S. Joseph Kidder, DMin, is associate professor of Christian Ministry, Andrews University Seventh-day Adventist Theological Seminary,
Berrien Springs, Michigan, United States.

 

Faith and optimism—two sim­ple words that can change you, your church, and your future. A positive, healthy attitude based on hope and faith is the number one human ingredient in church growth. In research done in the Adventist Church from 2003 to 2007, the fastest growing Seventh-day Adventist churches in North America were identified.1 These churches had at least 5 percent growth in attendance, membership, and baptisms for five consecutive years.

In order to be able to compare the churches fairly, the study excluded all churches that ministered to the highly receptive first-generation immigrant populations. There were five churches that met these strict criteria (named below as “Church A,” “Church B,” etc.). For each one of these fast-growing churches, the researchers identified three churches in the same geographical proximity that were either declining or in the plateau stage.

What can we learn from this study?

········

→ **ACTIVITY LIST**
[A] Do the following statements agree with the church growth article above? Answer yes or no for each, and quote the words from the article that decide it.
(i) The fastest growing churches had at least 5 percent growth in attendance, membership, and baptisms for five consecutive years.
(ii) The study included churches that ministered to first-generation immigrant populations.
(iii) For each fast-growing church, the researchers identified two nearby churches that were declining or on a plateau.
[B] Please turn the paragraph of the church growth article that begins "In order to be able to compare" into a short bulleted list that keeps its main facts.
[C] Write the next part of the church growth article, picking up after its last line, "What can we learn from this study?"

········

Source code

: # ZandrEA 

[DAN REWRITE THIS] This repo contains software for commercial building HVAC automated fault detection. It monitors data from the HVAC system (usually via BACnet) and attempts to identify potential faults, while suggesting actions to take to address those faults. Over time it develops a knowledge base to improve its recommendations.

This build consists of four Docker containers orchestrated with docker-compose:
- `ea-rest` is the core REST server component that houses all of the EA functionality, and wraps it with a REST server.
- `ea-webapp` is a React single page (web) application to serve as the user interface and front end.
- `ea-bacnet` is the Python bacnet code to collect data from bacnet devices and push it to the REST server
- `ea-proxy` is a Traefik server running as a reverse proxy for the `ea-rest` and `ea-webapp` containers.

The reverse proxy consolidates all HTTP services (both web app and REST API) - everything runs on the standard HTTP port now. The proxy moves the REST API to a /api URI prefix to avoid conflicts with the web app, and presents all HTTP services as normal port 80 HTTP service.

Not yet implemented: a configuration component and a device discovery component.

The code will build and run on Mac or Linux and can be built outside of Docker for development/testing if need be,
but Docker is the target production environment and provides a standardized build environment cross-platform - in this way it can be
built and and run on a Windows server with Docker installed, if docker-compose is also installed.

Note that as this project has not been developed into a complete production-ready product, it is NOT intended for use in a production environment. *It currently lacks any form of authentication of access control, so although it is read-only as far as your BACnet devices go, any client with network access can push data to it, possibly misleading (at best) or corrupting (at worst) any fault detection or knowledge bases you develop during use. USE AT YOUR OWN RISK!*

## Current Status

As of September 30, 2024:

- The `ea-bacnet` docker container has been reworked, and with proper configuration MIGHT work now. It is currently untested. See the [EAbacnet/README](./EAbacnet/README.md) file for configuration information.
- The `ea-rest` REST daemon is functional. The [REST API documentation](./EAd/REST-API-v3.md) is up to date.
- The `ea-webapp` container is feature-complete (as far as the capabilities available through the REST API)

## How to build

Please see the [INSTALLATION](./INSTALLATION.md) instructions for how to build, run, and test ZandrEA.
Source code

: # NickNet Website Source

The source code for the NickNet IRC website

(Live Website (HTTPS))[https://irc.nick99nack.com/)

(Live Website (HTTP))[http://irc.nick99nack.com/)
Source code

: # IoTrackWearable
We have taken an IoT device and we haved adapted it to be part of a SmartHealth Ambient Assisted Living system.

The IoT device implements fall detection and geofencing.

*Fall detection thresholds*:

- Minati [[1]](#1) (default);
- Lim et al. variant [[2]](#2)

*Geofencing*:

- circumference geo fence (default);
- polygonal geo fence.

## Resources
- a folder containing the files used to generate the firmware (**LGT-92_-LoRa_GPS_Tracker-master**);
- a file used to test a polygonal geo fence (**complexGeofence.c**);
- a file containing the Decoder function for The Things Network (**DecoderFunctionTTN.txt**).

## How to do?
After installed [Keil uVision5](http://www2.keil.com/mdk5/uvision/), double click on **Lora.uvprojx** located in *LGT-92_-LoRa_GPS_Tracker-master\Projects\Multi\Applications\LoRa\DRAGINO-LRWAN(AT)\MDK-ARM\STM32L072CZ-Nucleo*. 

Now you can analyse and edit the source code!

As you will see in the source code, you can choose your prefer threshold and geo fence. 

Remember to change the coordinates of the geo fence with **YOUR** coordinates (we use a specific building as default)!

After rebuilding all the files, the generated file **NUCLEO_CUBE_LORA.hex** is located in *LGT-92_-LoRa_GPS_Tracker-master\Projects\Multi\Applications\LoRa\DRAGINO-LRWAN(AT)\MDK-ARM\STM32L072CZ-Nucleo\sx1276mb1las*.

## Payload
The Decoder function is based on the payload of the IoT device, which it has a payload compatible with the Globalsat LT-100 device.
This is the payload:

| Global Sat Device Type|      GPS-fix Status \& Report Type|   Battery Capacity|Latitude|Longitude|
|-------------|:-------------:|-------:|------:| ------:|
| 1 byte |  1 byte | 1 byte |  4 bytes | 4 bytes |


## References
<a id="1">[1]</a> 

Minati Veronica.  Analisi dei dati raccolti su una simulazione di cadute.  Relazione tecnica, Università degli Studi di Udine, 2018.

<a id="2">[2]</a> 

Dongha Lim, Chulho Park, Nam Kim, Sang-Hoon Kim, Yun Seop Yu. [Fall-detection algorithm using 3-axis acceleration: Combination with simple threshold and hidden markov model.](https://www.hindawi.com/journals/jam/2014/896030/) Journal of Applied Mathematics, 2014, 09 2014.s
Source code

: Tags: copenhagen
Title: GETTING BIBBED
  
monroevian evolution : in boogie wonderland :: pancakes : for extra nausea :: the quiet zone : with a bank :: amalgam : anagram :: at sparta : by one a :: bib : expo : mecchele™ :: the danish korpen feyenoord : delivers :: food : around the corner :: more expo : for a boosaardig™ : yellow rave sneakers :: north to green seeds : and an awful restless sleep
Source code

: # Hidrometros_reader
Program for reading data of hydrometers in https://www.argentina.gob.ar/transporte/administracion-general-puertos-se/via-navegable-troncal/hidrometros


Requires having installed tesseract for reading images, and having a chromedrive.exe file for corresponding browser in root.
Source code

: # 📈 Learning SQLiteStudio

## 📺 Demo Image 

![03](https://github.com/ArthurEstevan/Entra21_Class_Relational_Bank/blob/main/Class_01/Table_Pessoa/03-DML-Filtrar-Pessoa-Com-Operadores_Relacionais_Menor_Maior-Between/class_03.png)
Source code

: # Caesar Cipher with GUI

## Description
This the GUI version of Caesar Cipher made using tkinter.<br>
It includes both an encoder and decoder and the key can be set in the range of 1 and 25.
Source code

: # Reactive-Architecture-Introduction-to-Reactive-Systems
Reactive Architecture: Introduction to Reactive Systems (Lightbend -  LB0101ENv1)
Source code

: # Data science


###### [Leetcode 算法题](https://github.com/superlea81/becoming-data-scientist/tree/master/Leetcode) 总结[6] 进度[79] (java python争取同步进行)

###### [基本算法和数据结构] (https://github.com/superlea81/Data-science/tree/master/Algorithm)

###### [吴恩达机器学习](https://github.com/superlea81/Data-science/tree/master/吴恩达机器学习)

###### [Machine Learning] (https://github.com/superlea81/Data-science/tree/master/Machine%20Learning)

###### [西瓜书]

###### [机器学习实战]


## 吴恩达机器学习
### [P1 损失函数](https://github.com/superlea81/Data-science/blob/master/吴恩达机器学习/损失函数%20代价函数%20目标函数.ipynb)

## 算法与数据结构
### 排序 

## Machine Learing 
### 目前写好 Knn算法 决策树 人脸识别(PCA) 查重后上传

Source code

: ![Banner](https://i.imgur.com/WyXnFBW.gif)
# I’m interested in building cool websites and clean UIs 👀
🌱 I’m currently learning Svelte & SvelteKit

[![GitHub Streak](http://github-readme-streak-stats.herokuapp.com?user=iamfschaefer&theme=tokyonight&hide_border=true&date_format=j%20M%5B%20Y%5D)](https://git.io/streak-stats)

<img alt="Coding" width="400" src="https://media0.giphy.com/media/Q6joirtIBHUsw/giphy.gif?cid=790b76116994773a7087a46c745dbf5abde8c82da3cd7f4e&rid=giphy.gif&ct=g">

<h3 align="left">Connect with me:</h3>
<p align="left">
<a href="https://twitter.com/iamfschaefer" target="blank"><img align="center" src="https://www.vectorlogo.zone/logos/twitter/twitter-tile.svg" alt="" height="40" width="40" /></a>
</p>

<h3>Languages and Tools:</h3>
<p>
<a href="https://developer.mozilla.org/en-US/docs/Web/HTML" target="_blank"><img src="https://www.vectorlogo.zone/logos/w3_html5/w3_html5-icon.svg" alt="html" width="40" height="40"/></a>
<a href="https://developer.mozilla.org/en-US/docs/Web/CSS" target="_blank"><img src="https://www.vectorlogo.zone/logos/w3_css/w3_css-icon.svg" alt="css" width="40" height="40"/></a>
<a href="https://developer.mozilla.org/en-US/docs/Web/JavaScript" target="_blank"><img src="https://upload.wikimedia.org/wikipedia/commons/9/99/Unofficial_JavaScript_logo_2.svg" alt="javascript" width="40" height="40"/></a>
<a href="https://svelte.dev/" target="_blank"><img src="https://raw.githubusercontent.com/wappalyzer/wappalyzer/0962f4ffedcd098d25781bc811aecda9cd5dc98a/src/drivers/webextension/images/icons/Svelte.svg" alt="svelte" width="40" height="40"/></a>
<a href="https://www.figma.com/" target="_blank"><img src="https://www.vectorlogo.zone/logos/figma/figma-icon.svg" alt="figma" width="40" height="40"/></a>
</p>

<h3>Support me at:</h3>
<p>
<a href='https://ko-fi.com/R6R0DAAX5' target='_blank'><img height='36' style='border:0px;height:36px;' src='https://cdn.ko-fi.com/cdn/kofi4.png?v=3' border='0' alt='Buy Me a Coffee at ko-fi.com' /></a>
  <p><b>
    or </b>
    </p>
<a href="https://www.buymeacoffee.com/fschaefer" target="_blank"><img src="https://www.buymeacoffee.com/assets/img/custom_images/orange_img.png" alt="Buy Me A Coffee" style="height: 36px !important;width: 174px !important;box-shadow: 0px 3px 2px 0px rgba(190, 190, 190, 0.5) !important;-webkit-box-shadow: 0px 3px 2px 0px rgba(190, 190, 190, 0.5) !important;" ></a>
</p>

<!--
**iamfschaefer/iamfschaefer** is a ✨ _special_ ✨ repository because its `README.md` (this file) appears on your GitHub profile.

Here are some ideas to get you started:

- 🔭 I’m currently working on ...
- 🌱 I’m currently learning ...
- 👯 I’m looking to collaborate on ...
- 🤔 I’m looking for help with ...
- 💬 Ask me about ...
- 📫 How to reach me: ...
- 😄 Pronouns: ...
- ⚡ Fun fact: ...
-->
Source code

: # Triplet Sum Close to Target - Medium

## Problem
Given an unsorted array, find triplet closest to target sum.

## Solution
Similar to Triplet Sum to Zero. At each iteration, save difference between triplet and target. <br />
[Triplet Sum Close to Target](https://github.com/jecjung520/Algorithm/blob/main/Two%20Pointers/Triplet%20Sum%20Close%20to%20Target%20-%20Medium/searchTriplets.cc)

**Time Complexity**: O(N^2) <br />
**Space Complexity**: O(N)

········

→ **EXPECTED OUTPUTS**
[A]
(i) Yes: "These churches had at least 5 percent growth in attendance, membership, and baptisms for five consecutive years."
(ii) No: "the study excluded all churches that ministered to the highly receptive first-generation immigrant populations"
(iii) No: "the researchers identified three churches in the same geographical proximity that were either declining or in the plateau stage"

[B]
- For a fair comparison, the study excluded churches that ministered to highly receptive first-generation immigrant populations.
- Five churches met these strict criteria. They are named "Church A," "Church B," and so on.
- For each of these five, the researchers identified three churches nearby that were either declining or on a plateau.

[C]
Same places, different results

At the time of this study, the fastest-growing church, Church A, was in mid-America. In order to understand the dynamic of this growing church, three pastors of stagnant Adventist churches in the same area were asked the reasons behind their lack of growth. Almost all said, “It is very difficult to work here. The people are not interested in the Adventist message. Most of the people are Baptist or Charismatic.”

“What about the future?” I asked.

“It does not look good,” they said. “The Baptists are getting stron­ger and we are getting weaker.”

In contrast, Church A was a church planted in a medium-sized city in the late 1990s and has a strong evangelistic ministry. When interviewed about his city, the pastor of Church A said, “I love living here. The people of our city love God, we pray for them, we meet their needs, and they keep coming to our church. God has been so good to us. We started our church approximately eight years ago with a handful of people and today we have over five hundred people in attendance.”

Church B is one of the fast­est growing Adventist churches, situated in a Southern metropolitan area of over three million people close to downtown. The church experienced revitalization in the last decade. Currently, this church can be described as a culturally diverse congregation with strong leader­ship and preaching, and about 500 attending.

Meanwhile, the pastors of plateauing or declining Adventist churches near Church B said that the people in the area are very strong Baptists and thus not interested in the Adventist message. I asked, “Are you telling me that all of the three million people who live here are religious and churchgoers?” There was no response.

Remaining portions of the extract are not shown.